◆ Extrait du texte:
==============================

Élever le niveau de qualité dans l’accueil extrafamilial des enfants et faire des pas courageux vers une politique nationale de la petite enfance

Depuis l’entrée en vigueur, en 2003, de la loi fédérale sur les aides financières à l’accueil extrafamilial pour enfants, près de 63'000 nouvelles places d’accueil ont été créées avec le soutien de la Confédération pour une meilleure conciliation de la vie familiale et professionnelle. Les représentants-es d’associations et d’organisations liées aux crèches, aux organisations de familles de jour et aux offres d’accueil parascolaires ont salué ce financement, tout en mettant en garde contre le risque que ce développement quantitatif ne s’accompagne pas d’une amélioration de la qualité de l’accueil. En 2005, ils-elles ont adopté une charte contenant les exigences pour la qualité dans l’accueil extrafamilial qui reste toujours actuelle aujourd’hui.

Pour appuyer les exigences de cette charte, les associations et organisations impliquées ont créé, en mai 2006, l’association Réseau suisse d’accueil extrafamilial. Celle-ci s’engage, avec la charte signée par ses membres, pour un niveau élevé de qualité dans l’accueil institutionnel des enfants.

Le financement de la Confédération, des cantons et des communes a rendu possible un accroissement massif du nombre de places d’accueil. En revanche, rien n’a changé en ce qui concerne la qualité de l’accueil qui reste en partie insuffisante. On observe même une diminution constante du niveau de qualité en raison de la forme actuelle des directives et du financement de l’accueil extrafamilial. Ce constat ressort très clairement du processus médiatique déclenché par un article du magazine en ligne «Republik» et qui a rapporté, pendant plusieurs mois, des informations sur la situation depuis décembre 2019.

Le Réseau d’accueil extrafamilial est préoccupé par la dégradation lente de la qualité dans l’accueil des enfants. Il appelle donc à s’éloigner du système actuel d’accueil extrafamilial qui ne correspond plus aux besoins d’aujourd’hui, dans l’intérêt d’un développement sain des enfants concernés, mais aussi dans l’intérêt des parents et de la société pour laquelle l’encouragement et l’éducation des enfants constitue une ressource centrale.

Cette année, la table ronde, qui est l’organe représentant les membres du Réseau d’accueil extrafamilial, s’est penchée sur cette problématique en février 2020 et a adopté les cinq exigences suivantes:

A. Les membres du Réseau suisse d’accueil extrafamilial demandent de meilleures conditions cadre et davantage d’investissements de la part des collectivités publiques


1. Reconnaître l’accueil préscolaire comme partie intégrante du système éducatif

L’accueil de jour d’enfants au sein d’institutions est reconnu socialement et politiquement comme partie intégrante du système éducatif et doté d’une mission et de conditions cadre comparables avec l’école publique. La formation, l’accueil et l’éducation de la petite enfance constituent une tâche contraignante que la collectivité publique doit assumer à tous les niveaux politiques.

==============================

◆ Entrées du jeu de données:
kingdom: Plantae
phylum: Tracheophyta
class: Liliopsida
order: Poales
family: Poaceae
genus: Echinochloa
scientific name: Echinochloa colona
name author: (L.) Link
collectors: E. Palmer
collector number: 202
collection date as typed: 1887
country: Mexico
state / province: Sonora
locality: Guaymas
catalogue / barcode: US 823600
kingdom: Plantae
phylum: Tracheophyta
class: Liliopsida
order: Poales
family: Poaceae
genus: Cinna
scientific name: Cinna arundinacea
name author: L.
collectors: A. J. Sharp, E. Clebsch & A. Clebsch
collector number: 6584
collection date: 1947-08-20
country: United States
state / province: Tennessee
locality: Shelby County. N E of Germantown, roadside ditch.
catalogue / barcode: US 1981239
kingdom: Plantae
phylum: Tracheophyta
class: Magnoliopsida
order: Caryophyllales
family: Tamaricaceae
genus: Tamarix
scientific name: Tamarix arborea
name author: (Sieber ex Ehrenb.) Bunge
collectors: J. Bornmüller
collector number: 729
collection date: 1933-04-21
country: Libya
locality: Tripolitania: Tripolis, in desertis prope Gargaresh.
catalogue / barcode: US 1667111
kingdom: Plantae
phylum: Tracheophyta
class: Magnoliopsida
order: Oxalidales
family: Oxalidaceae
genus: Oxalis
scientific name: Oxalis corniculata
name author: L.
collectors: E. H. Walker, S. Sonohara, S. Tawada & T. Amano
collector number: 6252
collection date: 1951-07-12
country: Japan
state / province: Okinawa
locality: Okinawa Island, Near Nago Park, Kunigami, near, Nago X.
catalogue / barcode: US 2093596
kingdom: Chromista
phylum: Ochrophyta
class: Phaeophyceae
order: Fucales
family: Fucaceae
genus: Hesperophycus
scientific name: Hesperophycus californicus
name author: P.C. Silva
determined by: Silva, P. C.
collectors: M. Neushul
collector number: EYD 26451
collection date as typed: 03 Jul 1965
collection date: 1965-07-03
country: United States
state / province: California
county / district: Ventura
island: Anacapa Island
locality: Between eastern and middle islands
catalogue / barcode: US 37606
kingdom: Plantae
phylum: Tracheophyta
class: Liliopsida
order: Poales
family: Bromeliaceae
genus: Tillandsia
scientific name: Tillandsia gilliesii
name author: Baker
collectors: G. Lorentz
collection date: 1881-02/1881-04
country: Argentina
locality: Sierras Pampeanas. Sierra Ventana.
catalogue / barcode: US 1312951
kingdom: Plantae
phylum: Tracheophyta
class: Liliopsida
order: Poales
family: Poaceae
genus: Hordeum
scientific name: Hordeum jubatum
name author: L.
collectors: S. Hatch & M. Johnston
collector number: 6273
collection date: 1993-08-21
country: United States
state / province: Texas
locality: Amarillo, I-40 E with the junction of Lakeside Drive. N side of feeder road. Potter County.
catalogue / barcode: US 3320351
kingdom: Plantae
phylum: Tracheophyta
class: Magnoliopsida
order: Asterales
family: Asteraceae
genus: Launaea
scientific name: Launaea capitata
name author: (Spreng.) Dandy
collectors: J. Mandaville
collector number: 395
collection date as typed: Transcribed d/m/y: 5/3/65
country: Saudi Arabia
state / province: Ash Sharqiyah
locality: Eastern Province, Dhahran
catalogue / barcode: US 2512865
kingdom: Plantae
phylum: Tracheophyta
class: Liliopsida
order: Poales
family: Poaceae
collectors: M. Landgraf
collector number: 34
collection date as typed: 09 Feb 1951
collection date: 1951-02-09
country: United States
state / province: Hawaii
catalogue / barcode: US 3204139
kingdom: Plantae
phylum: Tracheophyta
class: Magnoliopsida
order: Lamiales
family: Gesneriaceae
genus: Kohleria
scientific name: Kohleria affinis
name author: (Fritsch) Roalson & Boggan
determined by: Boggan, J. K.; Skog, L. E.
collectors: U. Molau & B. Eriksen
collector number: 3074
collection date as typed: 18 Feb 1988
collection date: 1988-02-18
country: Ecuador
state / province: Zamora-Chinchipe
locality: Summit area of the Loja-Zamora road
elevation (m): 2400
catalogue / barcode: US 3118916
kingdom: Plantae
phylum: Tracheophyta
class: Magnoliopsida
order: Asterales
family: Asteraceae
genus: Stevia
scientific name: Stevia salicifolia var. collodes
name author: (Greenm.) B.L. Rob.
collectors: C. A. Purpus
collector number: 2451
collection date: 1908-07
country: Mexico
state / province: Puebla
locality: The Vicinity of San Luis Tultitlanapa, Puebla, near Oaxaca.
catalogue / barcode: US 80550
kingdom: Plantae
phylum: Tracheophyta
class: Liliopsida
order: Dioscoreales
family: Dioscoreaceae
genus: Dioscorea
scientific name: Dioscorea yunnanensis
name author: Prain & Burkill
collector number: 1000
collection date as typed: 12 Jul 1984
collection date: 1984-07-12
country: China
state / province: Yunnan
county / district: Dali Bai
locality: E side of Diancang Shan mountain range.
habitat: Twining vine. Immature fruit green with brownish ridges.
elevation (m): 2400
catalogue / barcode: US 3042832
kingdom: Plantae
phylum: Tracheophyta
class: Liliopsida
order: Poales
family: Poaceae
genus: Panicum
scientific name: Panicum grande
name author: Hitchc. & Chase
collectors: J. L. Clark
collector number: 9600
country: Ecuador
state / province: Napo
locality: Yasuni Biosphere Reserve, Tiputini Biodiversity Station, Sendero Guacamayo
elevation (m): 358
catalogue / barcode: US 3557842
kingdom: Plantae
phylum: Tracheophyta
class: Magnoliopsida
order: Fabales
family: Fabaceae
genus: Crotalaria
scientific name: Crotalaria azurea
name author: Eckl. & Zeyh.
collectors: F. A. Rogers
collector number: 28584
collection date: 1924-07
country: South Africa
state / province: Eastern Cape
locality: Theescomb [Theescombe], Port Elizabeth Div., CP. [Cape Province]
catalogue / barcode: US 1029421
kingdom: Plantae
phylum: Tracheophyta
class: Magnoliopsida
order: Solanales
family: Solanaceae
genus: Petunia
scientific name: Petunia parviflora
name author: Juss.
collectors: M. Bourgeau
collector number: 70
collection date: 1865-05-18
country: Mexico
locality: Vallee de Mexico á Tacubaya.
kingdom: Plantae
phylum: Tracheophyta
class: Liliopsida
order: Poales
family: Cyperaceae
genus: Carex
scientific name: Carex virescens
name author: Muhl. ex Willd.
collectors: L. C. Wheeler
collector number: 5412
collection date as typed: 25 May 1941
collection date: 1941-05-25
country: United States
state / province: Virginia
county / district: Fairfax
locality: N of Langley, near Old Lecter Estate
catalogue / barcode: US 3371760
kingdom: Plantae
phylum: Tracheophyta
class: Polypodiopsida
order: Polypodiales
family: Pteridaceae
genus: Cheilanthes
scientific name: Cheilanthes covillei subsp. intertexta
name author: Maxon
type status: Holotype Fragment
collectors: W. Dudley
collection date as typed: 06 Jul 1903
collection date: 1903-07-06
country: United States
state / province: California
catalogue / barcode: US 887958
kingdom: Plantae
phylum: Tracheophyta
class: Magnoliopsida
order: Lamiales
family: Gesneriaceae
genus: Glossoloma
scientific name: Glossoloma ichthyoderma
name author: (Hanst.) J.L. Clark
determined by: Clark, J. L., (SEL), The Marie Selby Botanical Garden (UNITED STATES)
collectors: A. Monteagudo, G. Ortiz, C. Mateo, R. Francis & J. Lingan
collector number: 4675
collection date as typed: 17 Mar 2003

==============================

◆ Objectifs:
[A] Répondez aux questions suivantes sur le texte consacré à l'accueil extrafamilial :
(i) En quelle année la charte contenant les exigences pour la qualité dans l'accueil extrafamilial a-t-elle été adoptée ?
(ii) À quelle date l'association Réseau suisse d'accueil extrafamilial a-t-elle été créée ?
(iii) Quel magazine en ligne a publié l'article à l'origine du processus médiatique ?
[B] Recopiez le passage du texte sur l'accueil extrafamilial allant de « 1. Reconnaître l’accueil » à « les niveaux politiques. », en remplaçant « système éducatif » par « système de formation ».

◆ Réponses:
[A]
(i) En 2005.
(ii) En mai 2006.
(iii) Le magazine en ligne «Republik».

[B]
1. Reconnaître l’accueil préscolaire comme partie intégrante du système de formation

L’accueil de jour d’enfants au sein d’institutions est reconnu socialement et politiquement comme partie intégrante du système de formation et doté d’une mission et de conditions cadre comparables avec l’école publique. La formation, l’accueil et l’éducation de la petite enfance constituent une tâche contraignante que la collectivité publique doit assumer à tous les niveaux politiques.